While most electronic components benefit from decreased size, antennas—whether in a cell phone or on an aircraft—suffer limitations in gain, efficiency, system range, and bandwidth when their size is reduced below a quarter-wavelength. New 3D antennas are electrically small relative to a wavelength (typically a twelfth of a wavelength or less) and exhibit performance metrics that are an order of magnitude better than those realized by monopole antenna designs. This is the first demonstration of 3D printed antennas on curvilinear surfaces.
Advanced Materials - Conformal Printing of Electrically Small Antennas on Three-Dimensional Surfaces
Conformal printing of electrically small antennas onto the convex and concave surfaces of hemispherical glass substrates is demonstrated. Their bandwidth approaches the fundamental limit for their size, offering nearly an order of magnitude improvement over rudimentary monopole designs.
“There has been a long-standing problem of minimizing the ratio of energy stored to energy radiated—the Q—of an ESA,” Bernhard explained. “By printing directly on the hemispherical substrate, we have a highly versatile single-mode antenna with a Q that very closely approaches the fundamental limit dictated by physics (known as the Chu limit).
Conformal printing allows the antenna’s meander lines to be printed on the outside or inside of hemispherical substrates, adding to its flexibility.
“Unlike planar substrates, the surface normal is constantly changing on curvilinear surfaces, which presents added fabrication challenges,” Lewis noted. To conformally print features on hemispherical substrates, the silver ink must strongly wet the surface to facilitate patterning even when the deposition nozzle (100 μm diameter) is perpendicular to the printing surface.
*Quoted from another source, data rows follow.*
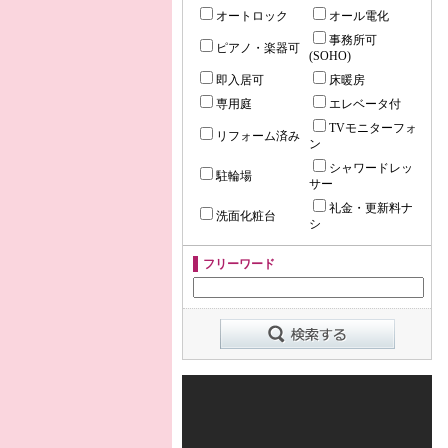
オートロック
オール電化
事務所可
ピアノ・楽器可
(SOHO)
即入居可
床暖房
専用庭
エレベータ付
TVモニターフォ
リフォーム済み
ン
シャワードレッ
駐輪場
サー
礼金・更新料ナ
洗面化粧台
シ
フリーワード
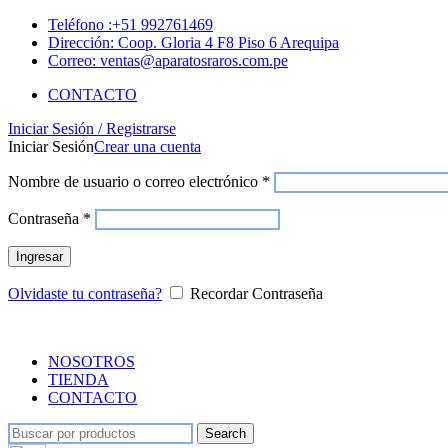
Teléfono :+51 992761469
Dirección: Coop. Gloria 4 F8 Piso 6 Arequipa
Correo: ventas@aparatosraros.com.pe
CONTACTO
Iniciar Sesión / Registrarse
Iniciar Sesión
Crear una cuenta
Nombre de usuario o correo electrónico
*
Contraseña
*
Ingresar
Olvidaste tu contraseña?
Recordar Contraseña
NOSOTROS
TIENDA
CONTACTO
Search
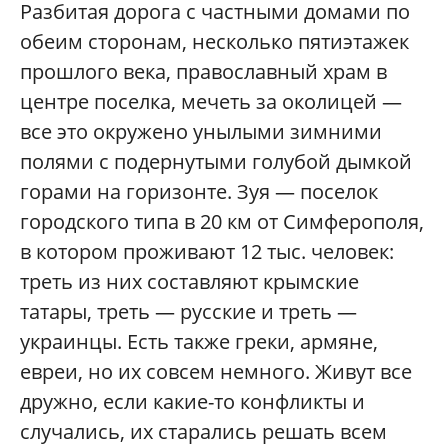
Разбитая дорога с частными домами по
обеим сторонам, несколько пятиэтажек
прошлого века, православный храм в
центре поселка, мечеть за околицей —
все это окружено унылыми зимними
полями с подернутыми голубой дымкой
горами на горизонте. Зуя — поселок
городского типа в 20 км от Симферополя,
в котором проживают 12 тыс. человек:
треть из них составляют крымские
татары, треть — русские и треть —
украинцы. Есть также греки, армяне,
евреи, но их совсем немного. Живут все
дружно, если какие-то конфликты и
случались, их старались решать всем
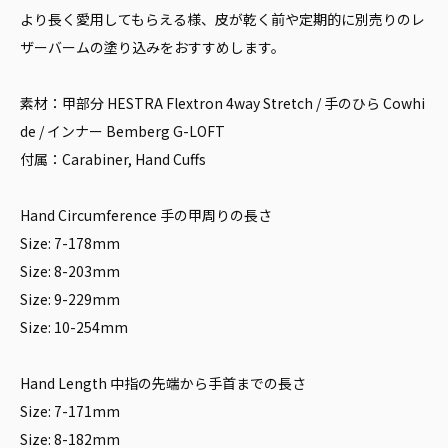
より長く愛用してもらえる様、皮が乾く前や定期的に別売りのレ
ザーバームの塗り込みをおすすめします。
素材：甲部分 HESTRA Flextron 4way Stretch / 手のひら Cowhi
de / インナー Bemberg G-LOFT
付属：Carabiner, Hand Cuffs
Hand Circumference 手の甲周りの長さ
Size: 7-178mm
Size: 8-203mm
Size: 9-229mm
Size: 10-254mm
Hand Length 中指の先端から手首までの長さ
Size: 7-171mm
Size: 8-182mm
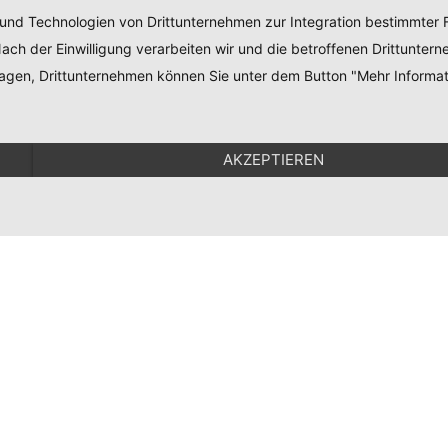
 und Technologien von Drittunternehmen zur Integration bestimmter F
. Nach der Einwilligung verarbeiten wir und die betroffenen Drittun
lagen, Drittunternehmen können Sie unter dem Button "Mehr Informat
AKZEPTIEREN
site
Kontakt
Impressum
Datenschutz
Newsl
 GmbH
Ich 
verar
wide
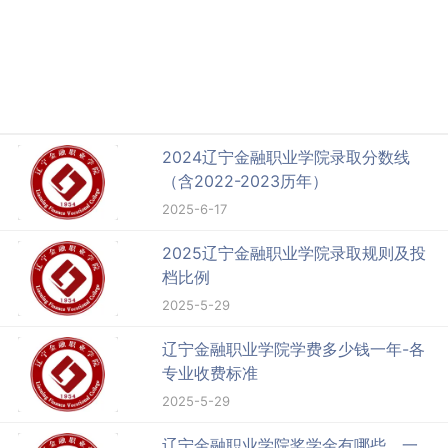
2024辽宁金融职业学院录取分数线
（含2022-2023历年）
2025-6-17
2025辽宁金融职业学院录取规则及投
档比例
2025-5-29
辽宁金融职业学院学费多少钱一年-各
专业收费标准
2025-5-29
辽宁金融职业学院奖学金有哪些，一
To fabricate an antenna that can withstand mechanical handling, for example, the silver nanoparticle ink is printed on the interior surface of glass hemispheres. Other non-spherical ESAs can be designed and printed using a similar approach to enable integration of low Q antennas on, for example, the inside of a cell phone case or the wing of an unmanned aerial vehicle. The antenna’s operating frequency is determined primarily by the printed conductor cross-section and the spacing (or pitch) between meander lines within each arm.
According to the researchers, their design can be rapidly adapted to new specifications, including other operating frequencies, device sizes, or encapsulated designs that offer enhanced mechanical robustness.
“This conformal printing technique can be extended other potential applications, including flexible, implantable, and wearable antennas, electronics, and sensors,” Lewis said.